‘Smart’ Direct Marketers Will Adjust to Regulations

The federal do-not-call registry recently rode one of the most harrowing legal roller coasters ever. One day on, one day off, the next day – who knows? Telemarketers watched in suspense as the courts and Congress played a game of high-stakes constitutional pingpong, the collective fortunes of all telemarketers rising and falling with every volley.

This was big news for telemarketers, but the same cannot be said for e-mail and direct mail marketers. Beyond planning how to spend all the revenue that soon will flow their way from anticipated cuts in telemarketing budgets, e-mailers and direct mailers were riveted by developments on another front: spam.

Much like the no-call frenzy that started about four years ago, anti-spam prohibitions are popping up with alarming frequency as lawmakers latch on to the latest hot-button privacy issue. Most recently, California joined a few other states that set prohibitions against spam by enacting SB 186, which makes it illegal to send an unsolicited commercial e-mail either to or from California.

Meanwhile, the U.S. Senate also passed a spam measure (S. 87, the CAN-SPAM Act), which requires the FTC to deliver a plan to Congress for creating a “no-spam” registry similar (in concept, at least) to the no-call registry.

Can the final nail in the direct marketing coffin, “do-not-mail” registries, be far behind? New York and Massachusetts introduced such legislation this year, and legislators in other states have begun drafting similar provisions. In a political climate offering few slam-dunk issues, the “do-not-this or that” bandwagon has become increasingly alluring.

As the repercussions of these new and proposed rules sink in, non-telemarketing DMers’ attention inevitably will be drawn to the outcome of the American Teleservices Association and Direct Marketing Association case against the federal no-call registry.

Rather than distancing themselves from telemarketing (deemed the “infected limb” of direct marketing by another commentator), e-mailers and direct mailers increasingly will see the telemarketers’ constitutional challenge as their last, best chance to disrupt an unprecedented triple play against the DM industry.

The simple reality is that the fight over the do-not-call list, once viewed as affecting only telemarketers, is the e-mailer’s and direct mailer’s fight as well. All direct marketers need to circle the wagons now or face the long-term negative ramifications of a divide-and-conquer approach by state and federal legislators.

All direct marketing channels, not just telemarketing, have become victims of their own success. The higher response rates achieved via direct marketing over traditional mass marketing attract more and more companies seeking to maximize their advertising dollar. At the same time, greater information-gathering capabilities and decreasing costs have enabled these companies to send ever-increasing numbers of messages. The result is consumers who feel inundated with marketing messages and opportunistic consumer groups and politicians who seek to take advantage.

What can be done? Delivering just the right marketing message regarding just the right product to a consumer who is poised to purchase that product is the underlying challenge of all direct marketing. The challenge facing all DMers is how to use the ever-increasing ability of companies to compile information to better target those individuals most likely to make the purchase.
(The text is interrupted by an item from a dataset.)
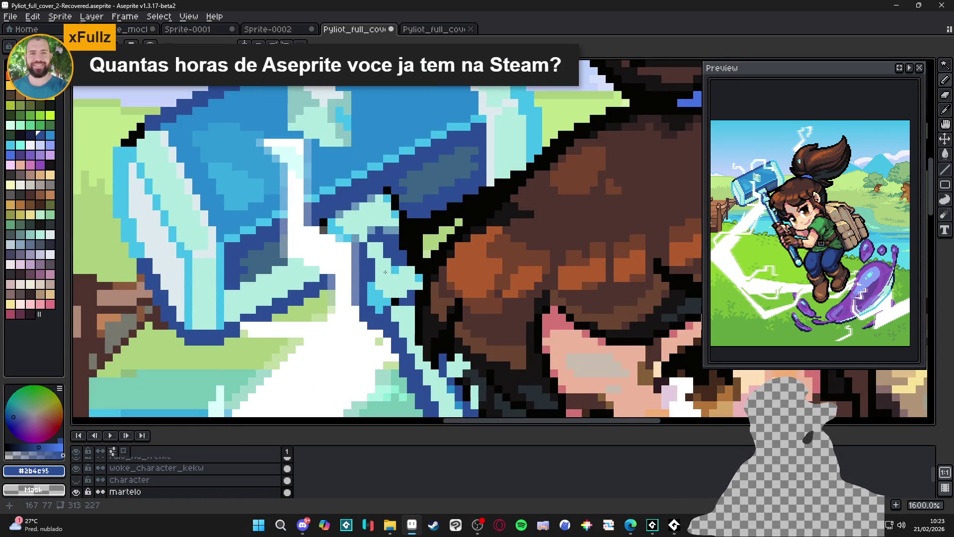
key(alt+Up)
key(alt+Up)
key(alt+Up)
key(e)
key(ctrl+s)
The regulatory climate therefore requires less mass marketing in the guise of direct marketing, and more “smart” marketing.

Smart marketing takes advantage of the best elements of all direct marketing channels in light of today’s regulatory realities. It means deploying information technology to an even greater extent than ever before in order to maximize the probability that the consumer contacted at least will be interested in the product offered.

It also means absolute, no-questions-asked compliance with every element of the new laws in order to stay off the regulator’s enforcement radar screen. A proactive compliance mindset, combined with deployment of new compliance technologies and careful record-keeping, will let smart marketers anticipate compliance issues before they arise and take advantage of exemptions in the laws as well as any safe harbors offered.

With the playing field between telemarketing and other direct marketing channels rapidly becoming level (from a regulatory standpoint), smart marketing also means using the three DM channels in new and complementary ways to maximize client acquisition and retention.

As direct marketers grow more fluent in the nuances of smart marketing, the overall perception of consumers toward direct marketing will change as well, offering a more receptive audience to the messages.